Under Labour, UK steel production and employment in the industry halved.
Yes, if you compare 1997 to 2010, when the economy was in a slump. Production has been, broadly, in decline for decades.
"Under Labour, steel production halved. Under Labour, employment in steel halved. Since I have been Prime Minister, steel production has gone up and steel employment has stayed the same. So before we get a self-righteous lecture from Labour, I would say to them, "Look at your own record!"
David Cameron, 22 October 2015
Last week we took a look at a number of claims about the steel industry that appeared in Prime Minister's Questions.
We were able to verify the figures the Prime Minister used, but didn't have the time or space to go into the issue as fully as we'd have liked. And we didn't have access to the exact numbers used. We've now been provided with them by the International Steel Statistics
They show that steel production and employment in the sector almost halved under the last Labour government. That's if you compare 1997 to 2010, when the sector and the wider economy were in a bit of a slump. Production has increased since then as the Prime Minister says, but neither output nor employment has recovered to 2008 levels.
These trends might not be that relevant to the current problems in the industry, which seem to be at least in part due to a rise in steel exports from China.
Production and employment in the steel industry has been in decline for decades
In 1997 the UK produced 18.3 million tonnes of crude steel, according to the ISSB, and 18.5 million tonnes according to trade body UK Steel. Both bodies agree that by 2010 the figure had fallen to 9.7 million tonnes. So it very nearly halved.
Production has been up and down since the ISSB's figures begin in 1972, but the broad trend has been downwards throughout the period.
In 2010 the industry was in the midst of a slump, which coincided with the recent recession. Production was at about 10 million tonnes or just under in each of the four years from 2009 to 2012, before rising again. It reached 12 million tonnes in 2014.
Employment in the industry fell from 35,000 in 1997 to 19,000 in 2010, according to the ISSB. That's not quite a halving. By 2014 it had fallen to 18,000.
All this pales in comparison to employment a couple of decades beforehand—the ISSB says over 200,000 people were employed by the industry in 1972.
These figures don't include every worker in the steel industry. It doesn't count employees of foundries, for example, or companies that only make steel tubes. The ISSB told us that despite this the figures cover the "vast majority" of employees.
Higher production costs and Chinese 'dumping' may be some of the causes of the current problems in the industry
Looking at it in the long term, the steel industry's decline can be seen as part of the wider changes to the UK economy which have seen manufacturing's share of the economy fall, as the service sector accounts for more employment and output.
The House of Commons Library has gone into some of the problems faced by the UK steel industry more recently. The cost of labour and energy prices is higher for British producers than many of their global competitors.

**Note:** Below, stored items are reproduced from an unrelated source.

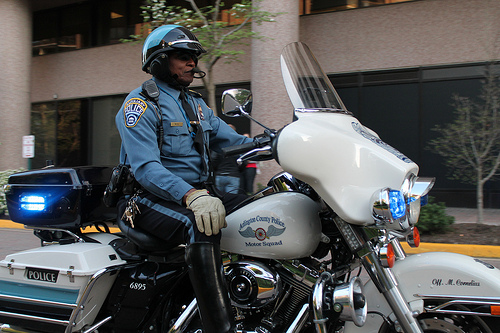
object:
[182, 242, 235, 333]
boot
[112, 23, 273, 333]
cop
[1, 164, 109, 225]
case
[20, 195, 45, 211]
light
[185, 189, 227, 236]
glove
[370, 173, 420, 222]
headlight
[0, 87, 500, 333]
motorcycle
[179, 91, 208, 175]
tie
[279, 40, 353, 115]
wind shield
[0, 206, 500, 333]
ground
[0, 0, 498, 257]
building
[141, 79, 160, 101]
radio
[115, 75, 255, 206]
shirt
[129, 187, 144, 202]
key chain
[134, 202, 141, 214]
key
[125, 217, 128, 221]
key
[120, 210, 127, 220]
key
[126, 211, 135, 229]
key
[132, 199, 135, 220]
key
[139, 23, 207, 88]
helmet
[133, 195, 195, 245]
blue stripe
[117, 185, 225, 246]
pants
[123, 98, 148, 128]
patch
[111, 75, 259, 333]
uniform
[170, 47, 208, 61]
sunglasses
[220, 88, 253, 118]
mirror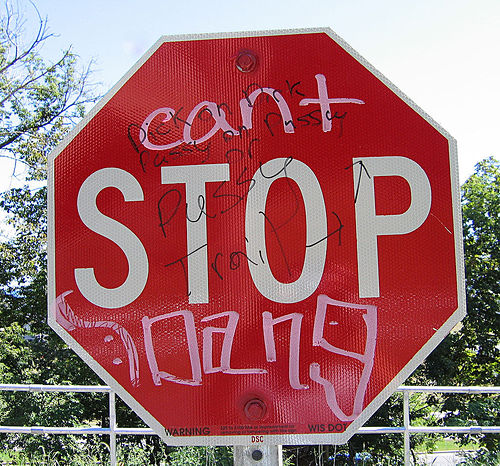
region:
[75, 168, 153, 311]
white letter on sign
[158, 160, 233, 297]
white letter on sign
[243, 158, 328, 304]
white letter on sign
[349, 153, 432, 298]
white letter on sign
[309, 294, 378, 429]
white letter on sign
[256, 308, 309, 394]
white letter on sign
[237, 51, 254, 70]
Rivot on top of sign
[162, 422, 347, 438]
Black warning sign on bottom of stop sign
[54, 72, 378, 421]
Graffiti in middle of stop sign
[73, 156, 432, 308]
White lettering in middle of sign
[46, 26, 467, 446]
Sign on pole in octagon shape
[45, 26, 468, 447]
Damaged sign attached to pole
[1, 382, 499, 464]
Fence behind the stop sign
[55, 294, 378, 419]
Paint sprayed on front of sign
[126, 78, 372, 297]
Black ink written on sign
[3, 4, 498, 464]
Red sign standing in front of trees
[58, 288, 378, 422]
Pink graffiti on bottom of sign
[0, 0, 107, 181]
Branches missing some leaves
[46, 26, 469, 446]
Defaced stop sign in front of metal fence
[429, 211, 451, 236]
Scratch on side of sign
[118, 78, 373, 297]
Bad words written in black ink on sign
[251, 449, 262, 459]
Rivot on metal pole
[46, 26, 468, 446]
Silver border around red sign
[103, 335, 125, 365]
Dots sprayed in pink paint on sign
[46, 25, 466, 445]
Grooved pattern on stop sign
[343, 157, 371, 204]
Black arrow on stop sign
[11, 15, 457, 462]
The sign has a white border around it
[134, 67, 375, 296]
graffiti is written on the sign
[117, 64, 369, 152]
Cant is written above the word stop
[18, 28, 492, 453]
the sign indicates that you must stop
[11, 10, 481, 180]
The sky is blue and clear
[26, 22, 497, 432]
There are several trees behind the sign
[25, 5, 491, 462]
The stop sign has been vandalized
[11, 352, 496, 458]
There is a metal railing behind the sign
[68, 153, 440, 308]
The letters are written in white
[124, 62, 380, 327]
questionable language has been written on the sign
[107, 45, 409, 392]
a sign on apole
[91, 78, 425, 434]
a sign on a metal pole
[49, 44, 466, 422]
a sign that is red and white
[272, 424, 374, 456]
the white edge of a stop sign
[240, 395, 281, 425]
a red bolt on a stop sign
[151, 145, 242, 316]
a large white letter T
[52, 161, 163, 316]
a large white letter S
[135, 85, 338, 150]
graffiti on red stop sign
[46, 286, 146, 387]
graffiti on red stop sign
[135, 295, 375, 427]
graffiti on red stop sign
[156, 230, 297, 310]
graffiti on red stop sign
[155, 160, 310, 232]
graffiti on red stop sign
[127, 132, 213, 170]
graffiti on red stop sign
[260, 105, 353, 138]
graffiti on red stop sign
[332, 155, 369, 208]
graffiti on red stop sign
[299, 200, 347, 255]
graffiti on red stop sign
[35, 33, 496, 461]
A red and white stop sign.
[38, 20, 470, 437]
A stop sign with graphiti on it.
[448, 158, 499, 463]
Green trees behind the sign.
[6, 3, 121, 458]
Green trees behind the stop sign.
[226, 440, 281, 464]
A metal pole attached to the sign.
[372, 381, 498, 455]
A metal fence behind the sign.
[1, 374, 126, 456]
A metal fence behind the sign.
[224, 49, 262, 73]
A metal bolt on top of the sign.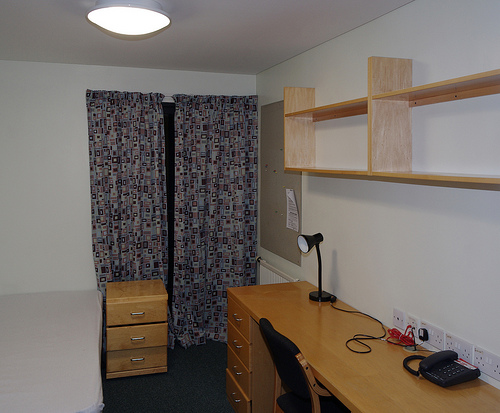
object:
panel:
[85, 88, 173, 348]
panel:
[169, 93, 262, 349]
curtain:
[172, 93, 259, 348]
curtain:
[85, 89, 174, 349]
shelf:
[285, 94, 367, 117]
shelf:
[372, 68, 500, 101]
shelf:
[284, 166, 368, 178]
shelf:
[369, 170, 499, 186]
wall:
[257, 0, 499, 391]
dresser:
[104, 279, 170, 380]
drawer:
[106, 298, 169, 326]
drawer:
[106, 322, 169, 352]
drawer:
[106, 346, 169, 374]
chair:
[257, 317, 350, 413]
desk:
[225, 280, 500, 413]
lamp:
[296, 232, 332, 302]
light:
[86, 0, 173, 36]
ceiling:
[2, 1, 415, 74]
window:
[162, 102, 175, 311]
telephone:
[403, 350, 482, 387]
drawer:
[226, 292, 254, 345]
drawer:
[227, 318, 253, 374]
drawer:
[226, 344, 254, 402]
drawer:
[224, 368, 251, 412]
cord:
[329, 303, 425, 355]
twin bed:
[1, 289, 103, 413]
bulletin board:
[258, 99, 303, 268]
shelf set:
[282, 56, 499, 190]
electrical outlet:
[473, 346, 500, 381]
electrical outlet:
[445, 330, 473, 366]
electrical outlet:
[421, 319, 444, 353]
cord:
[387, 324, 417, 346]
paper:
[285, 188, 300, 233]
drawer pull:
[131, 311, 143, 316]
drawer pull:
[131, 336, 145, 342]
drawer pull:
[130, 357, 143, 362]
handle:
[232, 313, 240, 322]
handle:
[231, 339, 241, 349]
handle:
[231, 365, 243, 376]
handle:
[230, 392, 242, 403]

And weaker economic growth in China and other economies means demand for steel there hasn't kept pace with growth in supply. China has responded by exporting its excess steel, which has pushed international prices down.
UK Steel says there's been an "unprecedented" increase in the amount of concrete reinforcing bars (rebar) being brought in from China. The European Commission has recently imposed a number of duties on metal products being 'dumped' by China on European markets—'dumping' in this sense involves exporting a product to the EU at prices lower than its normal value.